Et dans cette extraordinaire normalité, Daniel nous offre une des pages bibliques qui révèle le plus la nature civile, laïque, politique de la vraie prière. La prière est aussi un acte subversif, une " insurrection pour se soulever " (frères Rosselli), car prier quand quelqu'un nous oblige à ne pas le faire, c'est dire à tous les puissants qu'ils ne sont pas Dieu, qu'ils ne sont que des " épouvantails dans un champ de pastèques " (Jérémie). Les révolutions et les idées ont changé le monde, mais les prières aussi, lorsque nous avons pu continuer à prier en public alors que la prudence nous conseillait de fermer les fenêtres.
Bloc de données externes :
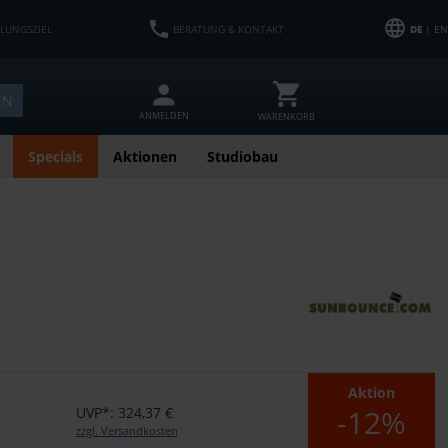
HLUNGSZIEL
BERATUNG & KONTAKT
DE
| EN
EN
ANMELDEN
WARENKORB
Specials
Aktionen
Studiobau
Aktion
-12%
UVP*: 324,37 €
zzgl. Versandkosten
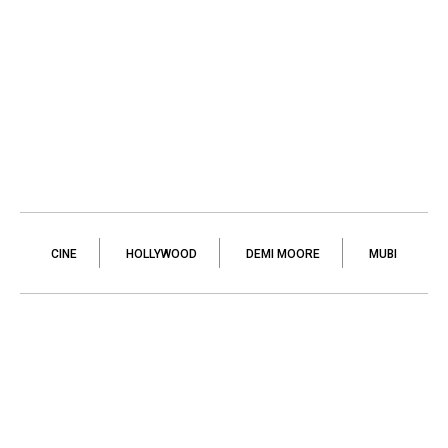
CINE
HOLLYWOOD
DEMI MOORE
MUBI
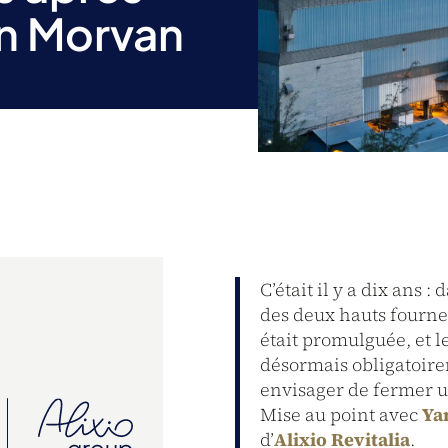
nn Morvan
C’était il y a dix ans 
des deux hauts fournea
était promulguée, et l
désormais obligatoir
envisager de fermer un
Mise au point avec
Ya
d’
Alixio Revitalia
.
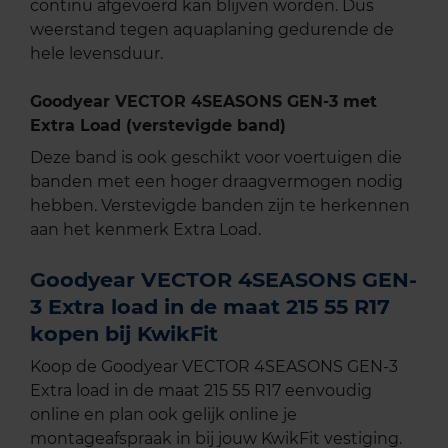
continu afgevoerd kan blijven worden. Dus
weerstand tegen aquaplaning gedurende de
hele levensduur.
Goodyear VECTOR 4SEASONS GEN-3 met
Extra Load (verstevigde band)
Deze band is ook geschikt voor voertuigen die
banden met een hoger draagvermogen nodig
hebben. Verstevigde banden zijn te herkennen
aan het kenmerk Extra Load.
Goodyear VECTOR 4SEASONS GEN-
3 Extra load in de maat 215 55 R17
kopen bij KwikFit
Koop de Goodyear VECTOR 4SEASONS GEN-3
Extra load in de maat 215 55 R17 eenvoudig
online en plan ook gelijk online je
montageafspraak in bij jouw KwikFit vestiging.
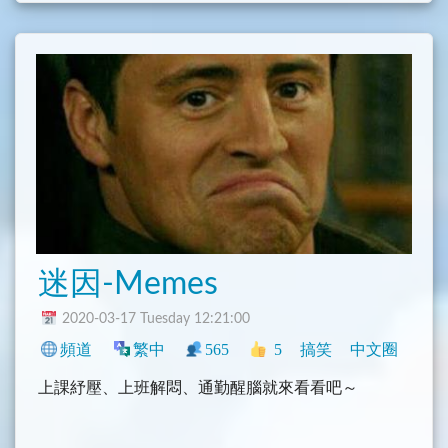
更多频道
@EarthRS
迷因-Memes
2020-03-17 Tuesday 12:21:00
頻道
繁中
565
5
搞笑
中文圈
上課紓壓、上班解悶、通勤醒腦就來看看吧～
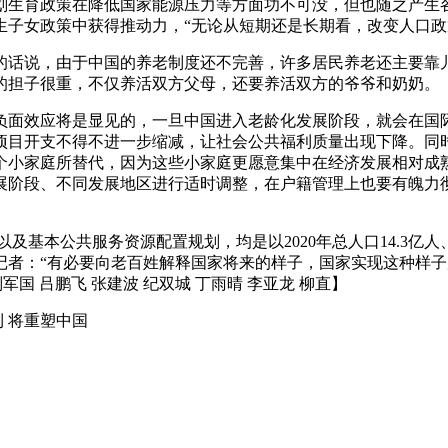
育政策在降低国家能源压力等方面功不可没，但也随之产生各
独生子女政策中获得推动力，“无论从短期还是长期看，改变人口
话说，由于中国的养老制度还不完善，许多居民养老还主要靠
的担子很重，不仅养活双方父母，还要养活双方的爷爷和奶奶。
面效应将是显见的，一旦中国进入老龄化发展阶段，就会在国际
项目开支不得不进一步缩减，让社会公共福利质量出现下降。同
个小家庭所替代，因为这些小家庭更愿意集中在经济发展相对成
展阶段、不同发展地区进行适时调整，在户籍管理上也要有魄力
基本公共服务资源配置规划，均是以2020年总人口14.3亿人
记者：“有必要向老百姓解释国家将来的样子，国家实现这种样
国 吕鹏飞 张建波 纪双城 丁雨晴 李亚龙 柳直】
 将重塑中国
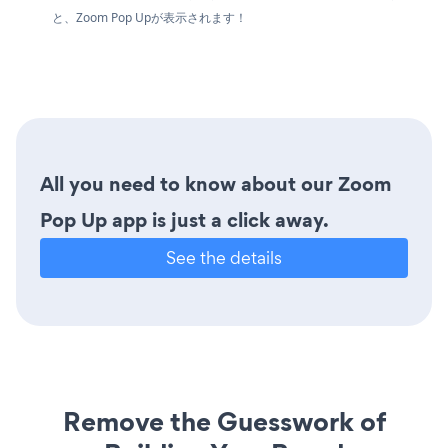
と、Zoom Pop Upが表示されます！
All you need to know about our Zoom
Pop Up app is just a click away.
See the details
Remove the Guesswork of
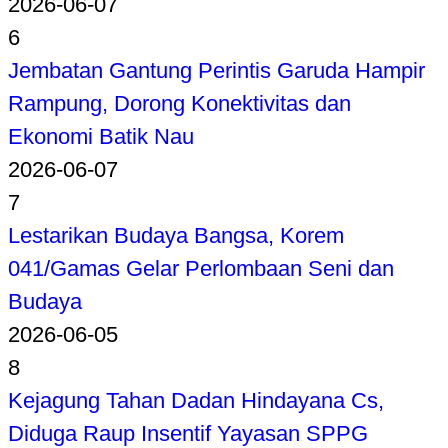
2026-06-07
6
Jembatan Gantung Perintis Garuda Hampir
Rampung, Dorong Konektivitas dan
Ekonomi Batik Nau
2026-06-07
7
Lestarikan Budaya Bangsa, Korem
041/Gamas Gelar Perlombaan Seni dan
Budaya
2026-06-05
8
Kejagung Tahan Dadan Hindayana Cs,
Diduga Raup Insentif Yayasan SPPG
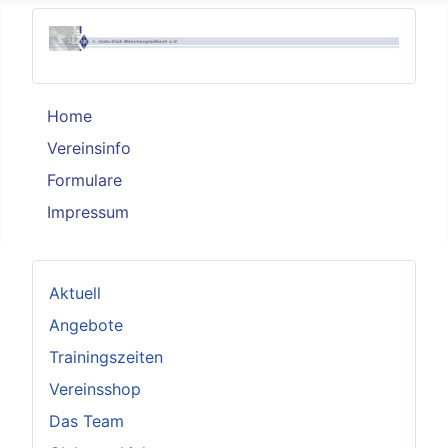
Home
Vereinsinfo
Formulare
Impressum
Aktuell
Angebote
Trainingszeiten
Vereinsshop
Das Team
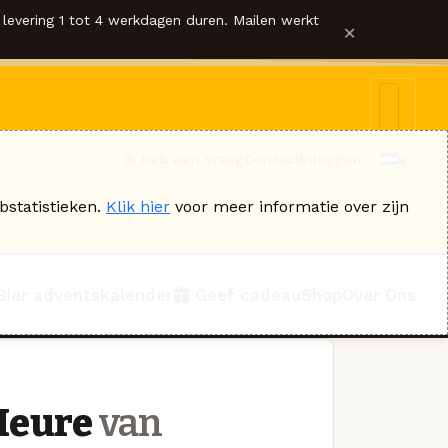
levering 1 tot 4 werkdagen duren. Mailen werkt
×
Ik heb een vraag
Contact
Inloggen
bstatistieken.
Klik hier
voor meer informatie over zijn
Bier adventskalender
Geef cadeau
Shop
Over Ons
’Heure
van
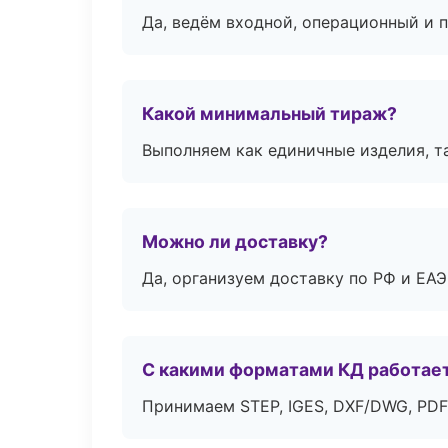
Да, ведём входной, операционный и 
Какой минимальный тираж?
Выполняем как единичные изделия, т
Можно ли доставку?
Да, организуем доставку по РФ и ЕА
С какими форматами КД работае
Принимаем STEP, IGES, DXF/DWG, PDF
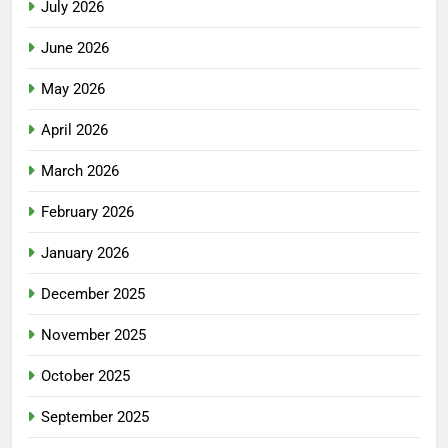
July 2026
June 2026
May 2026
April 2026
March 2026
February 2026
January 2026
December 2025
November 2025
October 2025
September 2025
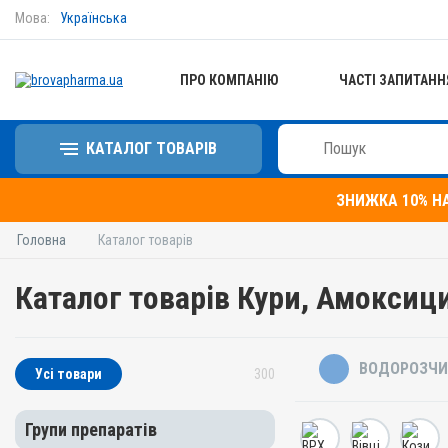
Мова:
Українська
ПРО КОМПАНІЮ
ЧАСТІ ЗАПИТАНН
КАТАЛОГ ТОВАРІВ
ЗНИЖКА 10% Н
Головна
Каталог товарів
Каталог товарів Кури, Амоксиц
ВОДОРОЗЧИ
Усі товари
300
Групи препаратів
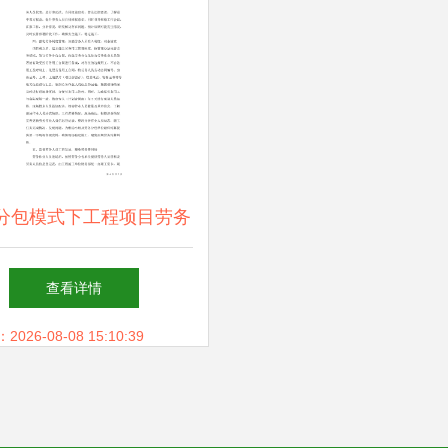
分包模式下工程项目劳务
管理控制措施
查看详情
26-08-08 15:10:39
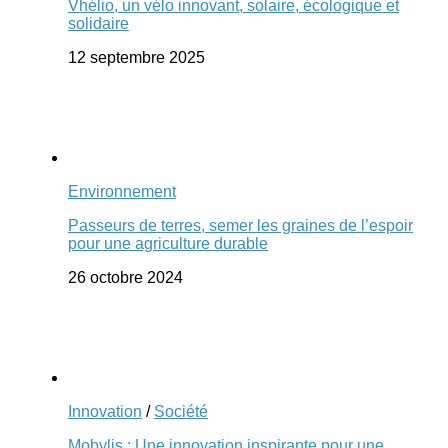
Vhélio, un vélo innovant, solaire, écologique et
solidaire
12 septembre 2025
Environnement
Passeurs de terres, semer les graines de l’espoir
pour une agriculture durable
26 octobre 2024
Innovation
/
Société
Mobylis : Une innovation inspirante pour une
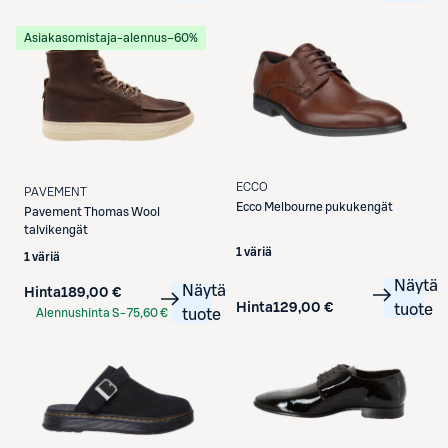
Asiakasomistaja-alennus
−60%
ECCO
PAVEMENT
Ecco
Melbourne pukukengät
Pavement
Thomas Wool
talvikengät
1 väriä
1 väriä
Näytä
Näytä
Hinta
189,00 €
Hinta
129,00 €
tuote
Alennushinta S-
75,60 €
tuote
Etukortilla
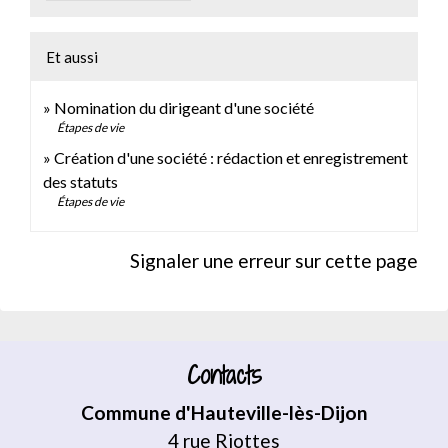
Et aussi
Nomination du dirigeant d'une société
Étapes de vie
Création d'une société : rédaction et enregistrement
des statuts
Étapes de vie
Signaler une erreur sur cette page
Contacts
Commune d'Hauteville-lès-Dijon
4 rue Riottes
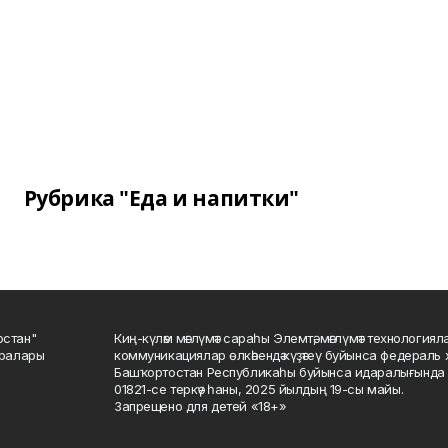
Рубрика "Еда и напитки"
остан"
Киң-күләм мәғлүмәт сараһы Элемтә, мәғлүмәт технологиял
саралары
коммуникациялар өлкәһендә күҙәтеү буйынса федераль 
Башҡортостан Республикаһы буйынса идаралығында те
01821-се теркәү һаны, 2025 йылдың 19-сы майы.
Запрещено для детей «18+»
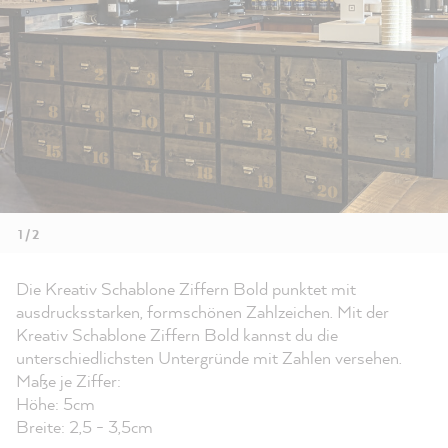
1 / 2
Die Kreativ Schablone Ziffern Bold punktet mit
ausdrucksstarken, formschönen Zahlzeichen. Mit der
Kreativ Schablone Ziffern Bold kannst du die
unterschiedlichsten Untergründe mit Zahlen versehen.
Maße je Ziffer:
Höhe: 5cm
Breite: 2,5 - 3,5cm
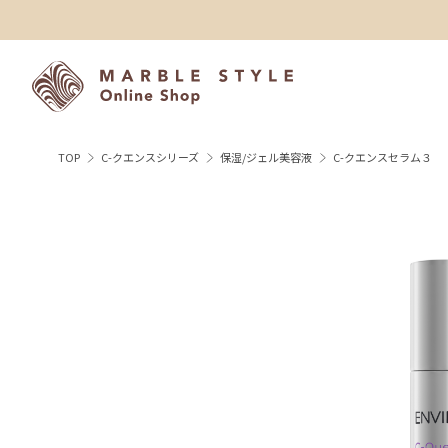
TOP
C-クエンスシリーズ
保湿/ジェル美容液
C-クエンスセラム３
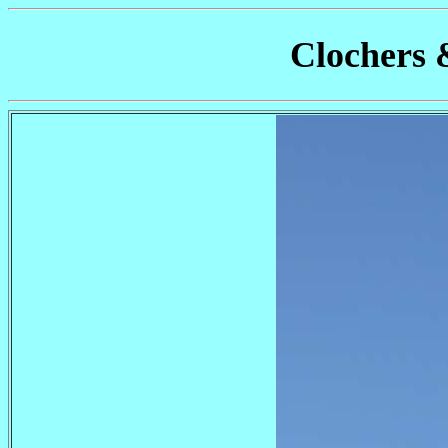
Clochers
Chaque fois qu'un puissant veut que nous ne priions qu'avec les fenêtres fermées, niant ainsi la dimension publique et politique de la foi, les envieux l'ont déjà convaincu qu'il est un dieu : ce n'est pas un athée, c'est un idolâtre de lui-même.
Daniel est dénoncé par ses collègues (6, 12-14). Le roi se rend peut-être compte qu'il a été trompé, mais à présent, la loi est devenue effective et ne peut être révoquée : « Sache, ô roi, que les Mèdes et les Perses ont pour loi que tout décret émis par le roi ne peut être modifié » (6, 16). Les envieux connaissent très bien les lois afin de les utiliser à leur avantage, ils étudient beaucoup, ils paient de nombreux avocats. À ce stade, Darius ne peut qu'exécuter son édit : « Le roi ordonna alors que Daniel soit pris et jeté dans la fosse aux lions. Le roi se tourna vers Daniel et lui dit : " Que ce Dieu, que tu sers avec persévérance, te sauve ! " » (6, 17). Et c'est ce qui s'est passé. Le lendemain, Daniel était encore en vie : « 'Mon Dieu a envoyé son ange qui a fermé la gueule des lions et ils ne m'ont fait aucun mal' (...) Le roi fut rempli de joie et ordonna qu'on sorte Daniel de la fosse. » (6,22-24).
Les envieux de Dante prient Marie (« j’entendis crier : “Marie, priez pour nous” » Purgatoire, chant XIII, 50), l'icône antidote de l’envieux. L'éducation des fils et des filles doit avant tout les inciter à ne pas cultiver les émotions envieuses, elle commence dans la famille et se poursuit ensuite à l'école. Les envieux se nourrissent des pulsions de mort, qui finissent par les détruire. Il n'y a pas de plus beau cadeau que nous puissions faire à un enfant que de l'aider à ne pas devenir envieux : nous augmenterons son bonheur et celui de tous. Agir en ce sens, c’est contribuer au bien commun.